Even the greatest natural talents aren’t likely to wind up as star quarterbacks without someone who recognizes their potential and how best to develop it. In that regard, Bruce Arians, the head coach of the NFL’s Arizona Cardinals, is a known master teacher who has played a hand in training Peyton Manning, Ben Roethlisberger, Andrew Luck, and the Cardinals’ Carson Palmer. “The Quarterback Whisperer” reveals what Arians has learned during a 40-year coaching career about effectively playing football’s most important position, including the difference between passers and throwers. Passers, as he describes them, are quarterbacks who possess excellent mechanics and are so in sync with receivers that they release the ball before receivers get open.
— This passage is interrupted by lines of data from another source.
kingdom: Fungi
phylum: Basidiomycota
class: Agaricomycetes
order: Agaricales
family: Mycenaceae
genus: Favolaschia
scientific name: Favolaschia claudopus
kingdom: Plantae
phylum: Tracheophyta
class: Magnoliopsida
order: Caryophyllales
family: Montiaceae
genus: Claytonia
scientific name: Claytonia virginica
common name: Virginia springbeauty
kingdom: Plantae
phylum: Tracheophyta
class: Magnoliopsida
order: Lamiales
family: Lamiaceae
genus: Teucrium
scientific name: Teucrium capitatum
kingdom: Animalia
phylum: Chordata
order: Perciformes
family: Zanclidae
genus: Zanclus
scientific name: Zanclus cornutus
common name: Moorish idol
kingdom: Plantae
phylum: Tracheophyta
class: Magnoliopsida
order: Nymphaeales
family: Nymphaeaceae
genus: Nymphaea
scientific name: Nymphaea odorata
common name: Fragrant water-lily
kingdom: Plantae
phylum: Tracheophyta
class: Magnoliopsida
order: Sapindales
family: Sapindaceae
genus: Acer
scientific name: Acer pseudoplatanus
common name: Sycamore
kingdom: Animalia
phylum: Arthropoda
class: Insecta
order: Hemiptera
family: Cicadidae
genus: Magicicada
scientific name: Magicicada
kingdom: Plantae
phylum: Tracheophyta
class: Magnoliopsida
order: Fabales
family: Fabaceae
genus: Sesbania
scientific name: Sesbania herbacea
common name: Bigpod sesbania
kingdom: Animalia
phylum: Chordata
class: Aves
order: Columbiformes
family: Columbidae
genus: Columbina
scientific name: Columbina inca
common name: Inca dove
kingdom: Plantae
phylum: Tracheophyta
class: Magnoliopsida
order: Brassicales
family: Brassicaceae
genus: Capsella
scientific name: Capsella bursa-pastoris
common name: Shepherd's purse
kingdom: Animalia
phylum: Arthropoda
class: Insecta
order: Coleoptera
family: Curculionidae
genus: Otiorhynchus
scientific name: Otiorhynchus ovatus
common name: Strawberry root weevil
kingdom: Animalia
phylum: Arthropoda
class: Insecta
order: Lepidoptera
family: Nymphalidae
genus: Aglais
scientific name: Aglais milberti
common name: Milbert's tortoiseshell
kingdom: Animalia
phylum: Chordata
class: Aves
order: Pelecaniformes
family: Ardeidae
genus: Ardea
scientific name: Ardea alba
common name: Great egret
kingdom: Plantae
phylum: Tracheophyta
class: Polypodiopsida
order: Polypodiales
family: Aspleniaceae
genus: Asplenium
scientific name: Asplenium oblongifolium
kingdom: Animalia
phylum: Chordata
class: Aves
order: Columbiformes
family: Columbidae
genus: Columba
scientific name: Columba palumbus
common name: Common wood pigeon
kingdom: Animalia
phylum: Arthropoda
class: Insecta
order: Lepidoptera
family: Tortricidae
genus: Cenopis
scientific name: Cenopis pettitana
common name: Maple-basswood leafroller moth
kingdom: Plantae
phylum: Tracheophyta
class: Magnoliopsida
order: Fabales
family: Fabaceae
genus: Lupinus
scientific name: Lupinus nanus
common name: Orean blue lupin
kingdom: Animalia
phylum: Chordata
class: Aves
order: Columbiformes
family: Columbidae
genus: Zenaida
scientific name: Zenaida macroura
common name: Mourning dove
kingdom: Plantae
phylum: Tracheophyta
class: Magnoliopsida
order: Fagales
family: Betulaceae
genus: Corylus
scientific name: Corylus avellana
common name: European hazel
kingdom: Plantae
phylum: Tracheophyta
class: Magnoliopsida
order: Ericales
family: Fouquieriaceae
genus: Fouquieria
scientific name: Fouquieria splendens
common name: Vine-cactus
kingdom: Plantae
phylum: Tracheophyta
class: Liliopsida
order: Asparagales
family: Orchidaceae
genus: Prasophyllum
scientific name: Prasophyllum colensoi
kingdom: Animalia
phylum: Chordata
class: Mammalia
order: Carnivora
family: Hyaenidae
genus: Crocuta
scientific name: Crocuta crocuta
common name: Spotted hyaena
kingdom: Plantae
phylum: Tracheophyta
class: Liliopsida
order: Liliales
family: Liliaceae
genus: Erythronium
Throwers, on the other hand, wait until the receiver breaks open and then sling the ball in that direction.
Here’s an excerpt from The Quarterback Whisperer:
“Before the 2004 draft, when I was the wide receivers coach with the Steelers, I ranked the prominent quarterbacks who were about to come out of the collegiate ranks, from Eli Manning to Phillip Rivers to Ben Roethlisberger. In my judgment it was a no-brainer who the best NFL player of the three was going to be – Big Ben.
“At Miami (Ohio) University he was a very special player, showing that rare twin trait of avoiding onrushing linemen while simultaneously keeping his eyes downfield. Too often the so-called draft experts who have never coached or played a down in the NFL just focus on the physical traits of college quarterbacks. They ask questions such as: Does he have the prototypical size? Can he make all the necessary throws? Is he agile, quick afoot, fast? But I like to see if the guy can keep his eyes down the field in the midst of mounting chaos. Is he a leader and winner? In short, does he have grit? Ben checked off those boxes.”